[Provided records Boundary: Start]
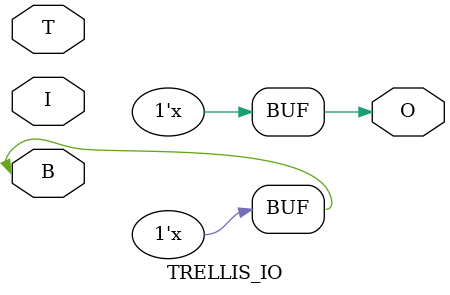
<source format=v>
module TRELLIS_IO(
	inout B,
	input I,
	input T,
	output O
);
	parameter DIR = "INPUT";
	reg T_pd;
	always @(*) if (T === 1'bz) T_pd <= 1'b0; else T_pd <= T;
	generate
		if (DIR == "INPUT") begin
			assign B = 1'bz;
			assign O = B;
		end else if (DIR == "OUTPUT") begin
			assign B = T_pd ? 1'bz : I;
			assign O = 1'bx;
		end else if (DIR == "BIDIR") begin
			assign B = T_pd ? 1'bz : I;
			assign O = B;
		end else begin
			ERROR_UNKNOWN_IO_MODE error();
		end
	endgenerate
endmodule
</source>
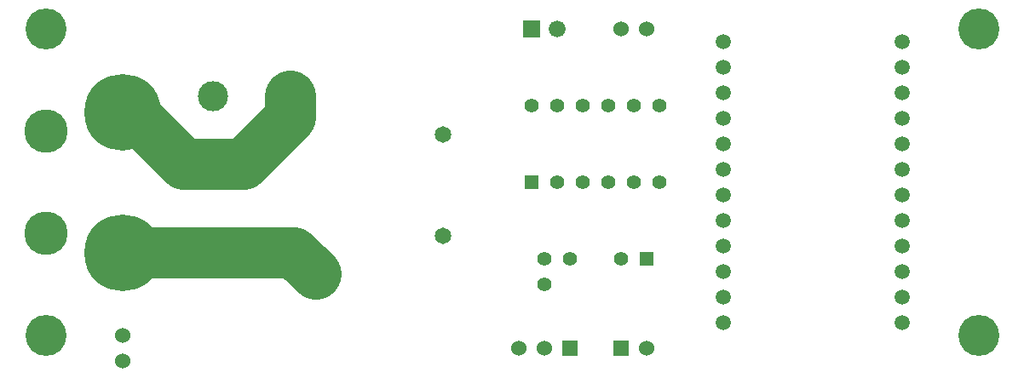
<source format=gbs>
G04 (created by PCBNEW (2013-07-07 BZR 4022)-stable) date Thu 15 Aug 2013 04:15:35 CST*
%MOIN*%
G04 Gerber Fmt 3.4, Leading zero omitted, Abs format*
%FSLAX34Y34*%
G01*
G70*
G90*
G04 APERTURE LIST*
%ADD10C,0.00590551*%
%ADD11C,0.2*%
%ADD12C,0.0649*%
%ADD13C,0.121*%
%ADD14C,0.1181*%
%ADD15C,0.16*%
%ADD16R,0.06X0.06*%
%ADD17C,0.06*%
%ADD18R,0.055X0.055*%
%ADD19C,0.055*%
%ADD20R,0.066X0.066*%
%ADD21C,0.066*%
%ADD22C,0.17*%
%ADD23C,0.3*%
%ADD24C,0.0590551*%
G04 APERTURE END LIST*
G54D10*
G54D11*
X40490Y-33500D02*
X40380Y-33500D01*
X42780Y-35790D02*
X40490Y-33500D01*
X45120Y-35790D02*
X42780Y-35790D01*
X46950Y-33960D02*
X45120Y-35790D01*
X46950Y-33110D02*
X46950Y-33960D01*
X47110Y-39260D02*
X46840Y-39260D01*
X47950Y-40100D02*
X47110Y-39260D01*
X40400Y-39250D02*
X46900Y-39250D01*
G54D12*
X52943Y-38602D03*
X52943Y-34603D03*
G54D13*
X47944Y-40098D03*
G54D14*
X43940Y-33107D03*
X46944Y-33107D03*
G54D15*
X37400Y-42500D03*
X37400Y-30500D03*
X73900Y-42500D03*
X73900Y-30500D03*
G54D16*
X57900Y-43000D03*
G54D17*
X56900Y-43000D03*
X55900Y-43000D03*
G54D18*
X60900Y-39500D03*
G54D19*
X59900Y-39500D03*
G54D17*
X59900Y-30500D03*
X60900Y-30500D03*
G54D18*
X56400Y-36500D03*
G54D19*
X56400Y-33500D03*
X57900Y-39500D03*
X56900Y-39500D03*
X56900Y-40500D03*
G54D20*
X56400Y-30500D03*
G54D21*
X57400Y-30500D03*
G54D17*
X40400Y-43500D03*
X40400Y-42500D03*
G54D22*
X37400Y-38500D03*
X37400Y-34500D03*
G54D23*
X40400Y-39250D03*
X40400Y-33750D03*
G54D16*
X59900Y-43000D03*
G54D17*
X60900Y-43000D03*
G54D24*
X70900Y-42000D03*
X70900Y-41000D03*
X70900Y-40000D03*
X70900Y-39000D03*
X70900Y-38000D03*
X70900Y-37000D03*
X70900Y-36000D03*
X70900Y-35000D03*
X70900Y-34000D03*
X70900Y-33000D03*
X70900Y-32000D03*
X70900Y-31000D03*
X63900Y-31000D03*
X63900Y-32000D03*
X63900Y-33000D03*
X63900Y-34000D03*
X63900Y-35000D03*
X63900Y-36000D03*
X63900Y-37000D03*
X63900Y-38000D03*
X63900Y-39000D03*
X63900Y-40000D03*
X63900Y-41000D03*
X63900Y-42000D03*
G54D19*
X60400Y-33500D03*
X60400Y-36500D03*
X61400Y-33500D03*
X61400Y-36500D03*
X59400Y-33500D03*
X59400Y-36500D03*
X58400Y-33500D03*
X58400Y-36500D03*
X57400Y-33500D03*
X57400Y-36500D03*
M02*

</source>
[Provided records Boundary: End]
About this task:
Scan the data above for the word "begin". Copy every line in which it is found.

Answer to the problem:
		if (DIR == "INPUT") begin
		end else if (DIR == "OUTPUT") begin
		end else if (DIR == "BIDIR") begin
		end else begin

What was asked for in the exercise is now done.